Il y a des cinéastes que je peux placer dans un style, dans une période précise de leur carrière, dans leurs thématiques, parce que je les apprécie, parce qu'ils me donnent envie de les connaître. Mais je ne pourrais pas le faire avec Arnaud Desplechin. La raison en est que je n'avais vu jusqu'ici qu'un seul film de lui, La Sentinelle (son premier long-métrage d'ailleurs !), dans lequel le réalisateur réussissait l'exploit de rendre un sujet, a priori passionnant, d'un ennui total par une volonté d'hermétisme qui est synonyme, non pas d'ambition pour surprendre et captiver le spectateur, mais de quelqu'un qui se regarde un peu trop le nombril. Ah oui, désolé, j'ai failli oublié l'oubliable Esther Khan, contant un surpassement de soi ne demandant que de la passion, de l'émotion, mais qui est aussi chaleureux que l'iceberg sur lequel a buté le Titanic. En fait, deux...


Autant dire que je n'avais pas eu envie de me plonger plus en avant dans son oeuvre. Mais on ne peut pas juger d'une filmographie entière en ne se basant que sur deux de ses représentants. Tout le monde, y compris les plus grands, peut avoir ses plantades. Ce qui fait que je me suis laissé aller à une troisième chance (jamais deux sans trois !) avec ce Frère et Sœur.

- **Inventaire**:

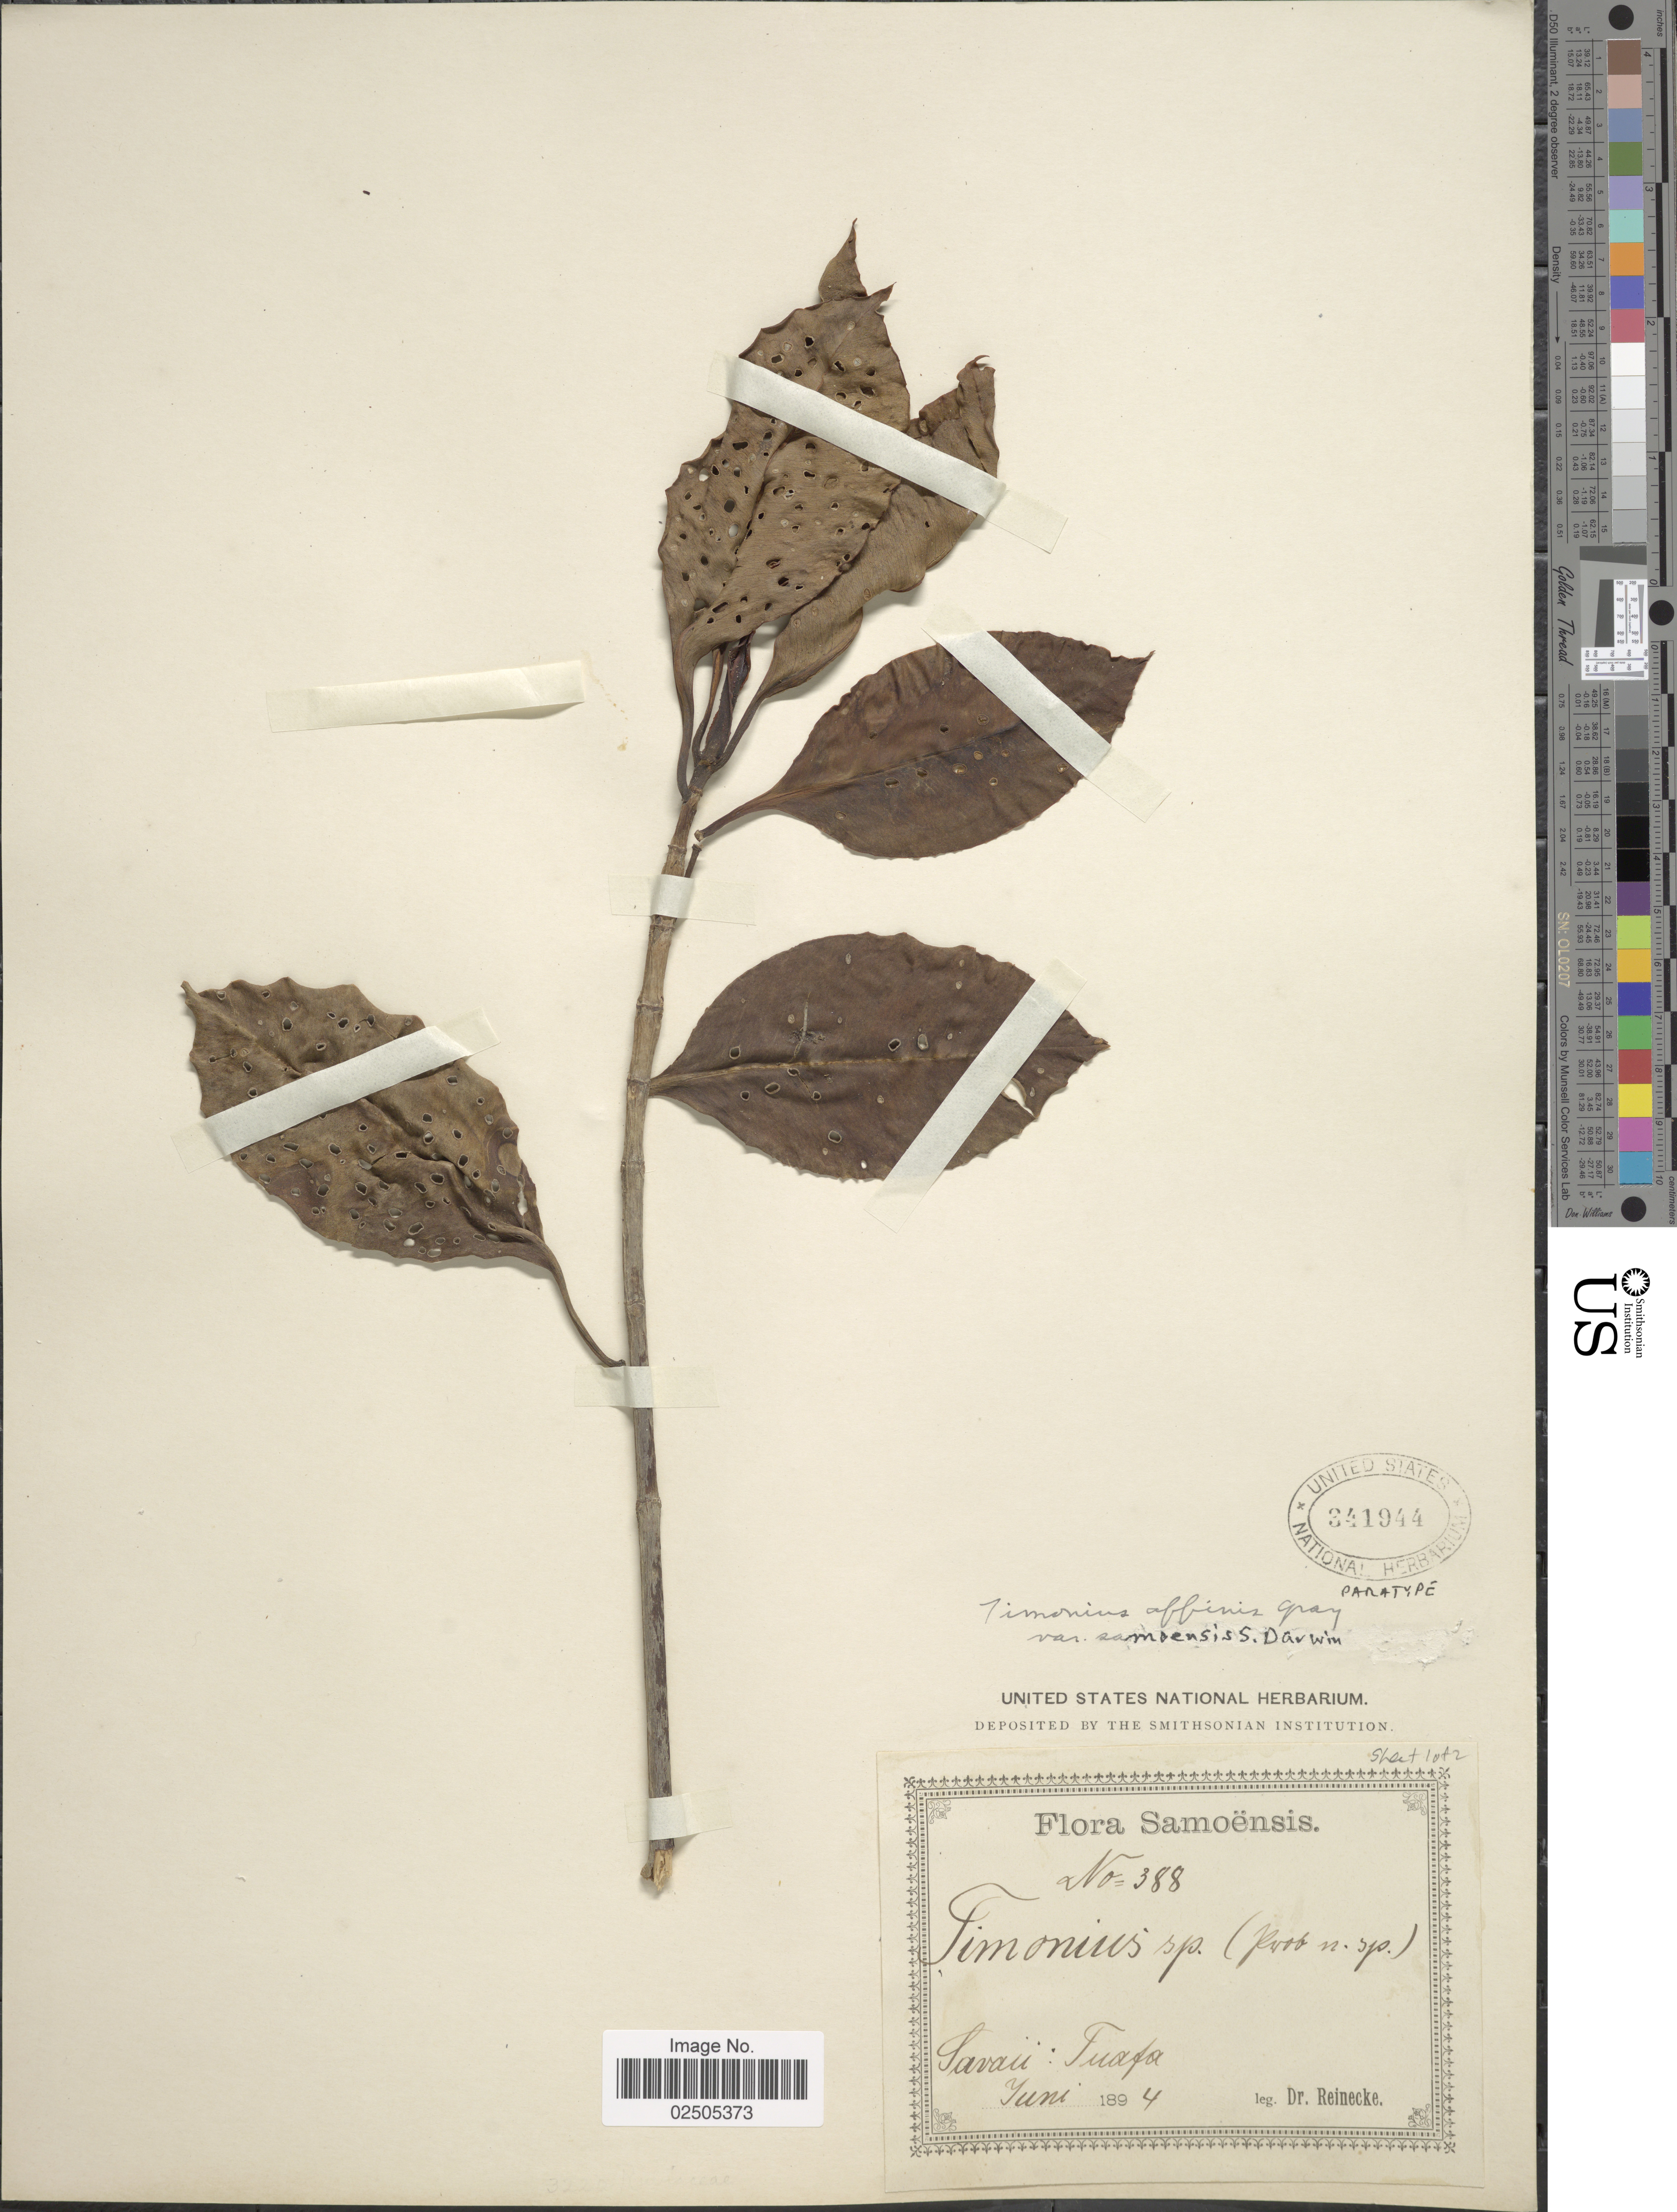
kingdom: Plantae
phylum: Tracheophyta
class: Magnoliopsida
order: Gentianales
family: Rubiaceae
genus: Timonius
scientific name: Timonius affinis var. samoensis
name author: S.P. Darwin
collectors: -- Reinecke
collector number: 388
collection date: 1894-06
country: Samoa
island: Savai'i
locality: Samoensis, Savaii. Tuafa [interpreted]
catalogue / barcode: US 341944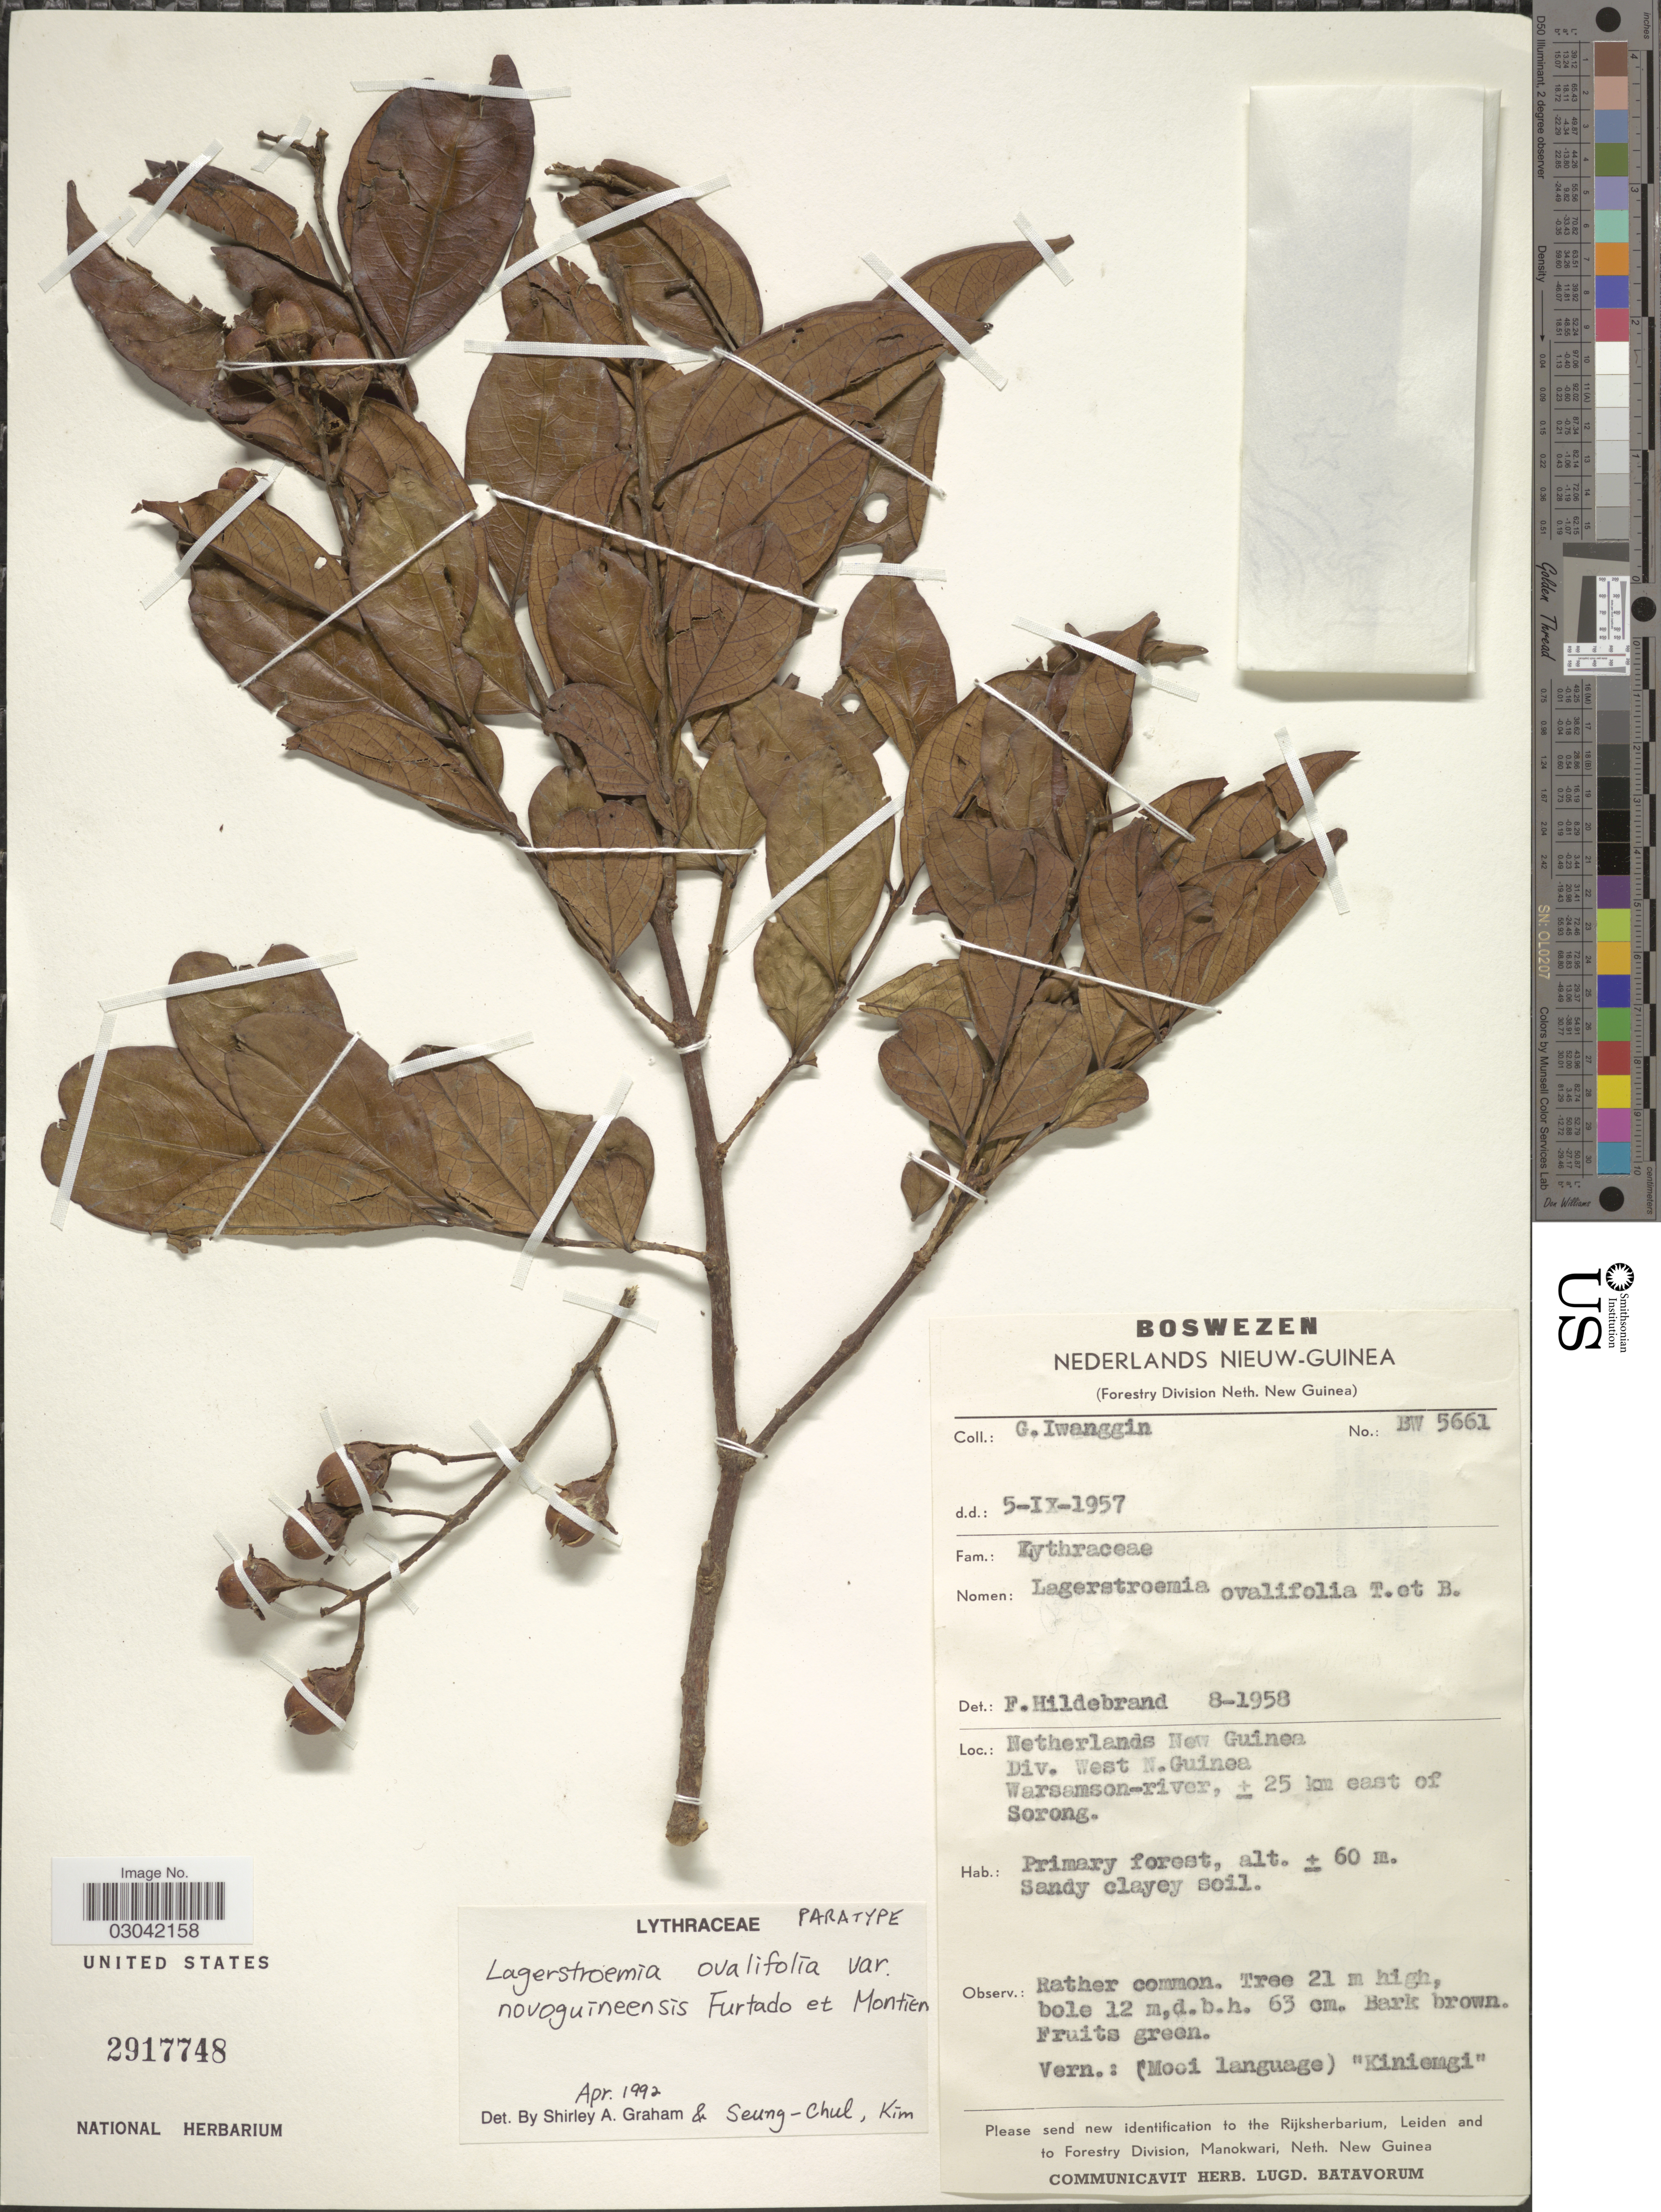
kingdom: Plantae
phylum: Tracheophyta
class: Magnoliopsida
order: Myrtales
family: Lythraceae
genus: Lagerstroemia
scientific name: Lagerstroemia ovalifolia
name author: Teijsm. & Binn.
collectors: G. Iwanggin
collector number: BW 5661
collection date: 1957-09-05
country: Indonesia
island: New Guinea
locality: Netherlands New Guinea Div. West N. Guinea. Warsamson-river, ± 25 km east of Sorong.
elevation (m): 60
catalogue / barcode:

- **Consignes**:
(a) Recopiez le passage de la critique situé entre « Autant dire que » et « Frère et Sœur. », bornes comprises.
(b) Répondez aux questions suivantes d'après la critique :
(i) Quel film la critique présente-t-elle comme le premier long-métrage d'Arnaud Desplechin ?
(ii) À quoi la chaleur d'Esther Khan est-elle comparée ?
(iii) Avec quel film une troisième chance est-elle accordée au réalisateur ?
Les items n'interviennent en rien ici.

- **Réponses**:
(a)
Autant dire que je n'avais pas eu envie de me plonger plus en avant dans son oeuvre. Mais on ne peut pas juger d'une filmographie entière en ne se basant que sur deux de ses représentants. Tout le monde, y compris les plus grands, peut avoir ses plantades. Ce qui fait que je me suis laissé aller à une troisième chance (jamais deux sans trois !) avec ce Frère et Sœur.

(b)
(i) La Sentinelle.
(ii) À l'iceberg sur lequel a buté le Titanic.
(iii) Frère et Sœur.